In diesen Momenten scheinen die Mühen der vergangenen Monate weit weg zu sein. Und doch, das weiß das Paar: Vor der Familie liegen noch weitere Herausforderungen. Gemeinsam werden sie sie annehmen und angehen. Van Kluth hat sich klare Ziele gesetzt, will seine Ausbildung zum Heilerziehungspfleger abschließen, irgendwann in den Job. So viel wie möglich zurückbekommen vom Leichten, Selbstverständlichen. Denn der Schlaganfall hat ihn getroffen. Aber nicht gebrochen.

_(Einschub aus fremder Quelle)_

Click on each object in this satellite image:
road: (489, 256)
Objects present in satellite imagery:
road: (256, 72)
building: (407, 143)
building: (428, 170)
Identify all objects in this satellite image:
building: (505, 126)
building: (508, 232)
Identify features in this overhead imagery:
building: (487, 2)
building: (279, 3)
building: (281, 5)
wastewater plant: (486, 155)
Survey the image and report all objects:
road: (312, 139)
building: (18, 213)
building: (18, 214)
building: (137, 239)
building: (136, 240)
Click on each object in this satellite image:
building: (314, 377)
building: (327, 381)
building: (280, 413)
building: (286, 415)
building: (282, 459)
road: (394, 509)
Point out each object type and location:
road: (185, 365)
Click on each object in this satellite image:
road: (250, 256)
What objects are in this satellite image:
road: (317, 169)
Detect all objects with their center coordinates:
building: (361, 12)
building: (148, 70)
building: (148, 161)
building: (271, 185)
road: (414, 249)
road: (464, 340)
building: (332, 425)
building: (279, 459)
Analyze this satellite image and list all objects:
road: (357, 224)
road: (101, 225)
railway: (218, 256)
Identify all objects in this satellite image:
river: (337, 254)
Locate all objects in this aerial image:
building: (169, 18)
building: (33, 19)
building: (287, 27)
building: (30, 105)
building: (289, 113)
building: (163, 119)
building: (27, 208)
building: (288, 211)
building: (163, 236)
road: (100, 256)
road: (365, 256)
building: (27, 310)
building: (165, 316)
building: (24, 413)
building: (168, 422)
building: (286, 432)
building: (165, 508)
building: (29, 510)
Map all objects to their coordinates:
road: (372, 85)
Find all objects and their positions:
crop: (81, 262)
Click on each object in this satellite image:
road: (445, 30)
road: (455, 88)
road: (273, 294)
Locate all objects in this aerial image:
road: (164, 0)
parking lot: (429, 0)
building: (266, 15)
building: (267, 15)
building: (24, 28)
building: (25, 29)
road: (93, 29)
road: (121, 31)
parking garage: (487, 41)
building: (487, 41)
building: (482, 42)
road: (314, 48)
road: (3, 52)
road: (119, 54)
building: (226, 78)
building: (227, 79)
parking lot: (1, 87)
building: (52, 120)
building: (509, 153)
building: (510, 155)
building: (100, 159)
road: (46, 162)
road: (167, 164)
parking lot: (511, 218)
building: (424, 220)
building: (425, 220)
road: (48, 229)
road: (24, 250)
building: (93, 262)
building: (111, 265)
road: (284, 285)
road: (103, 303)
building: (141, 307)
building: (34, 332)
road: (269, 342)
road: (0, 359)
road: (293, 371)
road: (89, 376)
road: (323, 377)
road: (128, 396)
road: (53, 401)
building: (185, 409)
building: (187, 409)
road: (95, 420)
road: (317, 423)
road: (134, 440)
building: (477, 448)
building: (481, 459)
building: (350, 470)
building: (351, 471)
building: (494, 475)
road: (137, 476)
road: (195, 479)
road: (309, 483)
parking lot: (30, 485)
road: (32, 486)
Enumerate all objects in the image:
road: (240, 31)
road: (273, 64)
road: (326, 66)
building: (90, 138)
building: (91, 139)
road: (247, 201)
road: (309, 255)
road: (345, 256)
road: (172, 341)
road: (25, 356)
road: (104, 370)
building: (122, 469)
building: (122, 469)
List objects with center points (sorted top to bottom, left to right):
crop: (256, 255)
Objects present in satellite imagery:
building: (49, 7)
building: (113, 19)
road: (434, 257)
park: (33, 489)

„Time is brain“: Das rät ein Überlebender im Falle eines Schlaganfalls

„Diese Nahaufnahme kam in den ersten Tagen zustande, die ich bewusst erlebte. Nährsonde inklusive“, beschreibt Felix van Kluth.
„Diese Nahaufnahme kam in den ersten Tagen zustande, die ich bewusst erlebte. Nährsonde inklusive“, beschreibt Felix van Kluth. © privat | Felix van Kluth / Anna Burchert
  • Felix van Kluth möchte andere über das Thema Schlaganfall aufklären. Wichtig ist ihm dabei vor allem der Satz „Time is brain“, also „Zeit ist Gehirn“.
  • Denn je schneller ein Schlaganfall-Patient Hilfe bekommt, umso größer ist die Chance, ohne oder nur mit verhältnismäßig wenigen Behinderungen zu überleben.
  • Van Kluth appelliert deshalb an alle: Bei einem Schlaganfall gehe es nicht darum, dass etwas, „das von alleine gekommen“ sei, auch „von alleine wieder weggehe“. „Sofort einen Rettungswagen rufen“ laute die Devise.
  • Patienten, die beim akuten Anfall alleine seien, rät er, Notrufnummern ins Handy einzutragen und eine Smartwatch zu tragen. „Am besten sollte jeder für sich schon im Vorfeld einen Plan gemacht haben, wie man sich Hilfe holen kann.“

Schlaganfall in jungen Jahren ist oft nicht vorhersehbar

  • Den „einen“ typischen Schlaganfall-Patienten gibt es nicht. Zwar gehört ein ungesunder Lebensstil mit Bewegungsmangel, Rauchen oder Fehlernährung zu den klassischen Risikofaktoren. Aber ein Schlaganfall kann grundsätzlich jeden treffen, auch in jungen Jahren.
  • Dabei lässt sich der sogenannte „juvenile Schlaganfall“, also der Schlaganfall bei Menschen unter 55 Jahren ohne erkennbare Risikofaktoren, nicht vorhersehen.
  • Auch bei Felix van Kluth entwickelte sich der Schlaganfall spontan: Es kam unbemerkt zu einer kleinen Verletzung in der Gefäßinnenwand der Halsarterie (eine sogenannte Dissektion). Diese wiederum führte zu einem Blutgerinnsel, das schließlich die Durchblutungsstörung im Gehirn auslöste.